I am not sure how much of our daily struggles you know about: no electricity for hours on end, no water and sometimes no food for some families.

Everyone’s reality is different from everyone else’s reality  of course, but there are people who struggle to have just one meal per day. Some children have dropped out of school because their parents or grandparents simply cannot afford the fees.

These are the results of an ailing economy like ours. Families have been torn apart when fathers and/or mothers leave the country to find work. You have said it yourself before that, some do menial jobs. If they had a choice, they would still be here, I am sure.

I am writing to you because I am hoping you will find it in your heart to address these issues as the leader of the nation; as the man in charge. In the past two weeks, Zesa’s load-shedding has gone beyond crisis levels: sometimes we have no power for more than 24 hours. Some people have generators, not all of us can afford them.

So my plea is for you to ​​declare power a national crisis or national emergency. Recently, we were told that Hwange Power Station needs refurbishment and the water levels at Kariba Dam are too low. We have had droughts in the past, but we never heard of dam levels being too low.

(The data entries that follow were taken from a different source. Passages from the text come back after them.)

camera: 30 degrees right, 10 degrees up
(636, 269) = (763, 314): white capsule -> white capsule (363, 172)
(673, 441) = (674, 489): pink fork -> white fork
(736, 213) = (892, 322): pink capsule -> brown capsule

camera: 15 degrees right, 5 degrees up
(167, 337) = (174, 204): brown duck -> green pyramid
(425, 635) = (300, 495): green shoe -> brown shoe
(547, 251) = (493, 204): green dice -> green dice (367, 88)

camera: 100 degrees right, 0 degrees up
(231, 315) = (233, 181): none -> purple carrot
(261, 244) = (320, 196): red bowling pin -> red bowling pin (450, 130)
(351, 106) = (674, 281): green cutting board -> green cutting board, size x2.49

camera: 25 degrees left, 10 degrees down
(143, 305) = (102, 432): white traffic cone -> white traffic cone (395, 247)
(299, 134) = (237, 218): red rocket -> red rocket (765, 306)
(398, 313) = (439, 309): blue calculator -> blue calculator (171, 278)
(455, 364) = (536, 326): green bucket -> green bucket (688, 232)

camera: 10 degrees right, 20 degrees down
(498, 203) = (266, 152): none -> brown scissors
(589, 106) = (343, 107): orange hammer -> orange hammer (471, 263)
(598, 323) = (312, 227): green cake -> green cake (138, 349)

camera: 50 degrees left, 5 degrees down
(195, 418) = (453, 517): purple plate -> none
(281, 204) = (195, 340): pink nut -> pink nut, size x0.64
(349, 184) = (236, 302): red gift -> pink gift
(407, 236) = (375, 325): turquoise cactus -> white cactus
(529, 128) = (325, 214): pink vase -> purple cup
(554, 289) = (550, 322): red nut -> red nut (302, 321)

Your Excellency, there is a problem of perception affecting government officials. Some of us take whatever they say with a very big pinch of salt due to what we have witnessed. For example, before 2007 Zesa and government officials assured us that the impending power shortages in the Sadc region would not affect the country; we would have enough power. But look where we are now! We no longer trust officials’ explanations of the crisis.

​Anyway, back to my plea. Maybe if you declare power a national crisis or emergency, the government might raise funding for the short  and long-term solutions. At the moment, I feel as if government is not giving this problem the attention it deserves.

I do not think there is any way the country can resuscitate the economy or revive industry unless we address the power crisis. I believe power is like that piece of a jigsaw puzzle that is missing, without which the puzzle is incomplete; nothing will fall into place. If we do not have it, we will continue to try this and that, but none of it will work.

I am sure being a parent yourself, you can understand that. I am a patriotic Zimbabwean woman who wants to see our country flourish.

I am really looking forward to a favourable response. ​I wish you a pleasant day.